To train a dictionary, you must prepare at least the following six files.

  • corpus.txt: Corpus file to be trained. The format is the same as the output of the tokenize command of Vibrato. The contents of the feature columns must match exactly with the columns of the lexicon file. If it differs even slightly, it is considered an unknown word.
  • train_lex.csv: Lexicon file to be weighted. All connection IDs and weights must be set to 0.
  • train_unk.def: Unknown word file to be weighted. All connection IDs and weights must be set to 0.
  • char.def: Character definition file.
  • rewrite.def: Rewrite rule definition file.
  • feature.def: Feature definition file.

The file formats follow those in MeCab (see the official document). You can also find an example dataset here.

Execute the following command to start the training process (Replace file names with the actual ones):

$ cargo run --release -p train -- \
    -t ./dataset/corpus.txt \
    -l ./dataset/train_lex.csv \
    -u ./dataset/train_unk.def \
    -c ./dataset/char.def \
    -f ./dataset/feature.def \
    -r ./dataset/rewrite.def \
    -o ./modeldata.zst

The training command supports multi-threading and changing some parameters. See the --help message for more details.

When training is complete, the model is output to ./modeldata.zst.

2. Generating dictionary files

Run the following commands to generate a set of dictionary files from the model:

$ mkdir mydict # Prepare the output directory
$ cargo run --release -p dictgen -- \
    -i ./modeldata.zst \
    -l ./mydict/lex.csv \
    -u ./mydict/unk.def \
    -m ./mydict/matrix.def

Optionally, you can specify a user-defined dictionary to the dictgen command to automatically give connection IDs and weights. See the --help message for more details.

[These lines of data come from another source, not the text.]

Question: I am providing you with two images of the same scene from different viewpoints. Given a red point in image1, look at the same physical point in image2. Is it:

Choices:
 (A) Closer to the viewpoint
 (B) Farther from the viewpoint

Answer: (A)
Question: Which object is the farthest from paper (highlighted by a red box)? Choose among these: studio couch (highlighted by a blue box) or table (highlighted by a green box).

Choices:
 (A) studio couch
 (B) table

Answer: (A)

After copying dataset/char.def under mydict, you can compile your system dictionary following the documentation.

3. Accuracy evaluation

You can evaluate the accuracy when using the trained dictionary.

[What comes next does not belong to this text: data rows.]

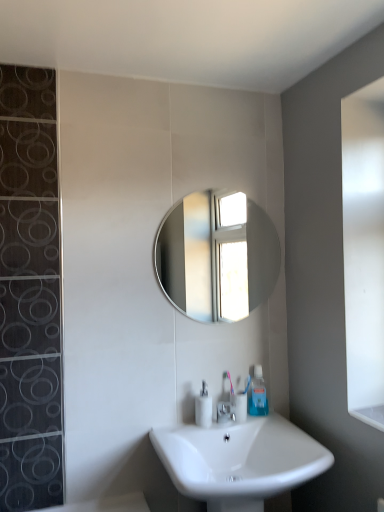
This screenshot has height=512, width=384. Describe the element at coordinates (225, 412) in the screenshot. I see `silver metallic faucet at center` at that location.

I want to click on white glossy soap dispenser at center, so click(x=203, y=407).

Considering the sizes of objects white glossy sink at lower center and shiny silver mirror at center in the image provided, who is smaller, white glossy sink at lower center or shiny silver mirror at center?

Smaller between the two is shiny silver mirror at center.

Is shiny silver mirror at center surrounded by white glossy sink at lower center?

No.

Which is less distant, (231, 429) or (207, 308)?

Positioned in front is point (231, 429).

Can you confirm if white glossy sink at lower center is shorter than shiny silver mirror at center?

Yes.

Are silver metallic faucet at center and white glossy soap dispenser at center making contact?

No, silver metallic faucet at center is not touching white glossy soap dispenser at center.

Considering the relative sizes of silver metallic faucet at center and white glossy soap dispenser at center in the image provided, is silver metallic faucet at center smaller than white glossy soap dispenser at center?

Indeed, silver metallic faucet at center has a smaller size compared to white glossy soap dispenser at center.

From the image's perspective, does white glossy soap dispenser at center appear lower than silver metallic faucet at center?

No, from the image's perspective, white glossy soap dispenser at center is not beneath silver metallic faucet at center.

Where is `soap dispenser located above the silver metallic faucet at center (from a real-world perspective)`? soap dispenser located above the silver metallic faucet at center (from a real-world perspective) is located at coordinates (203, 407).

Is point (208, 400) closer or farther from the camera than point (220, 414)?

Point (208, 400) is positioned closer to the camera compared to point (220, 414).

Based on the photo, is white glossy soap dispenser at center touching silver metallic faucet at center?

No, white glossy soap dispenser at center is not touching silver metallic faucet at center.

From the image's perspective, which is below, white glossy soap dispenser at center or white glossy sink at lower center?

white glossy sink at lower center appears lower in the image.

Which is farther from the camera, (203, 397) or (181, 468)?

The point (203, 397) is more distant.

Can you confirm if white glossy soap dispenser at center is shorter than white glossy sink at lower center?

Indeed, white glossy soap dispenser at center has a lesser height compared to white glossy sink at lower center.

Is silver metallic faucet at center to the left of white glossy sink at lower center from the viewer's perspective?

Indeed, silver metallic faucet at center is positioned on the left side of white glossy sink at lower center.

Based on the photo, which point is more distant from viewer, (234,412) or (206,484)?

Point (234,412)

Based on the photo, would you consider silver metallic faucet at center to be distant from white glossy sink at lower center?

silver metallic faucet at center is near white glossy sink at lower center, not far away.

From the image's perspective, which is above, silver metallic faucet at center or white glossy sink at lower center?

silver metallic faucet at center.

In terms of height, does white glossy soap dispenser at center look taller or shorter compared to shiny silver mirror at center?

Considering their sizes, white glossy soap dispenser at center has less height than shiny silver mirror at center.

Is white glossy soap dispenser at center facing towards shiny silver mirror at center?

No, white glossy soap dispenser at center does not turn towards shiny silver mirror at center.

At what (x,y) coordinates should I click in order to perform the action: click on mirror above the white glossy soap dispenser at center (from the image's perspective). Please return your answer as a coordinate pair (x, y). The image size is (384, 512). Looking at the image, I should click on (216, 256).

Does white glossy soap dispenser at center come behind shiny silver mirror at center?

No, the depth of white glossy soap dispenser at center is less than that of shiny silver mirror at center.

From the image's perspective, which is above, clear plastic toothpaste tube at lower center or shiny silver mirror at center?

shiny silver mirror at center is shown above in the image.

What are the coordinates of `mirror located above the clear plastic toothpaste tube at lower center (from a real-world perspective)` in the screenshot? It's located at (216, 256).

Is clear plastic toothpaste tube at lower center at the left side of shiny silver mirror at center?

No, clear plastic toothpaste tube at lower center is not to the left of shiny silver mirror at center.

Can you confirm if clear plastic toothpaste tube at lower center is bigger than shiny silver mirror at center?

Actually, clear plastic toothpaste tube at lower center might be smaller than shiny silver mirror at center.

This screenshot has width=384, height=512. Find the location of `sink located below the shiny silver mirror at center (from the image's perspective)`. sink located below the shiny silver mirror at center (from the image's perspective) is located at coordinates (239, 461).

Where is `tap below the white glossy soap dispenser at center (from a real-world perspective)`? The width and height of the screenshot is (384, 512). tap below the white glossy soap dispenser at center (from a real-world perspective) is located at coordinates (225, 412).

Estimate the real-world distances between objects in this image. Which object is further from shiny silver mirror at center, white glossy soap dispenser at center or clear plastic toothpaste tube at lower center?

white glossy soap dispenser at center.

From the image, which object appears to be farther from clear plastic toothpaste tube at lower center, white glossy sink at lower center or white glossy soap dispenser at center?

white glossy sink at lower center lies further to clear plastic toothpaste tube at lower center than the other object.

When comparing their distances from silver metallic faucet at center, does shiny silver mirror at center or clear plastic toothpaste tube at lower center seem closer?

clear plastic toothpaste tube at lower center is closer to silver metallic faucet at center.

Considering their positions, is white glossy sink at lower center positioned further to shiny silver mirror at center than silver metallic faucet at center?

The object further to shiny silver mirror at center is silver metallic faucet at center.

Based on their spatial positions, is white glossy soap dispenser at center or shiny silver mirror at center further from silver metallic faucet at center?

shiny silver mirror at center.

Which object lies further to the anchor point white glossy soap dispenser at center, white glossy sink at lower center or silver metallic faucet at center?

white glossy sink at lower center.

From the image, which object appears to be nearer to clear plastic toothpaste tube at lower center, silver metallic faucet at center or white glossy sink at lower center?

silver metallic faucet at center.

Based on their spatial positions, is silver metallic faucet at center or white glossy soap dispenser at center closer to white glossy sink at lower center?

The object closer to white glossy sink at lower center is white glossy soap dispenser at center.

The height and width of the screenshot is (512, 384). Identify the location of toiletry that lies between shiny silver mirror at center and white glossy soap dispenser at center from top to bottom. (258, 394).

Image resolution: width=384 pixels, height=512 pixels. In order to click on toiletry between shiny silver mirror at center and white glossy sink at lower center from top to bottom in this screenshot , I will do `click(258, 394)`.

The image size is (384, 512). Identify the location of tap located between white glossy soap dispenser at center and clear plastic toothpaste tube at lower center in the left-right direction. (225, 412).

Find the location of a particular element. tap between white glossy sink at lower center and white glossy soap dispenser at center in the front-back direction is located at coordinates (225, 412).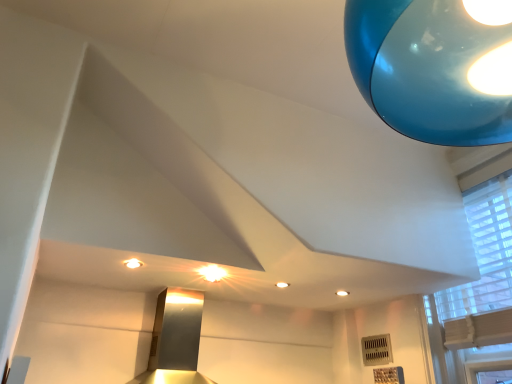
Question: Is matte white light fixture at upper center wider than white textured window at upper right?

Choices:
 (A) yes
 (B) no

Answer: (B)

Question: Would you say matte white light fixture at upper center contains white textured window at upper right?

Choices:
 (A) no
 (B) yes

Answer: (A)

Question: Is matte white light fixture at upper center next to white textured window at upper right?

Choices:
 (A) yes
 (B) no

Answer: (B)

Question: From a real-world perspective, is matte white light fixture at upper center positioned under white textured window at upper right based on gravity?

Choices:
 (A) yes
 (B) no

Answer: (A)

Question: From the image's perspective, does matte white light fixture at upper center appear higher than white textured window at upper right?

Choices:
 (A) no
 (B) yes

Answer: (B)

Question: Could you tell me if matte white light fixture at upper center is turned towards white textured window at upper right?

Choices:
 (A) no
 (B) yes

Answer: (A)

Question: Is matte white light fixture at upper center surrounded by white textured window at upper right?

Choices:
 (A) yes
 (B) no

Answer: (B)

Question: Can you confirm if white textured window at upper right is wider than matte white light fixture at upper center?

Choices:
 (A) yes
 (B) no

Answer: (A)

Question: From the image's perspective, does white textured window at upper right appear higher than matte white light fixture at upper center?

Choices:
 (A) no
 (B) yes

Answer: (A)

Question: From a real-world perspective, is white textured window at upper right beneath matte white light fixture at upper center?

Choices:
 (A) yes
 (B) no

Answer: (B)

Question: Is white textured window at upper right smaller than matte white light fixture at upper center?

Choices:
 (A) yes
 (B) no

Answer: (B)

Question: Is white textured window at upper right to the left of matte white light fixture at upper center from the viewer's perspective?

Choices:
 (A) no
 (B) yes

Answer: (A)

Question: Is matte white light fixture at upper center inside or outside of white textured window at upper right?

Choices:
 (A) inside
 (B) outside

Answer: (B)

To split the input corpus randomly and output train/validation/test files, run the following command:

$ cargo run --release -p evaluate --bin split -- \
    -i ./dataset/corpus.txt \
    -t ./dataset/train.txt \
    -v ./dataset/valid.txt \
    -e ./dataset/test.txt

By default, 80% of the data is split into a training set, 10% into a validation set, and 10% into a test set.

To evaluate the accuracy, run the following command:

$ cargo run --release -p evaluate -- \
    -i ./system.dic.zst \
    -t ./dataset/valid.txt \
    --feature-indices 0,1,2,3,9

where --feature-indices is an option to specify features' indices to determine correctness. In this example, the 0th, 1st, 2nd, 3rd, and 9th features are considered.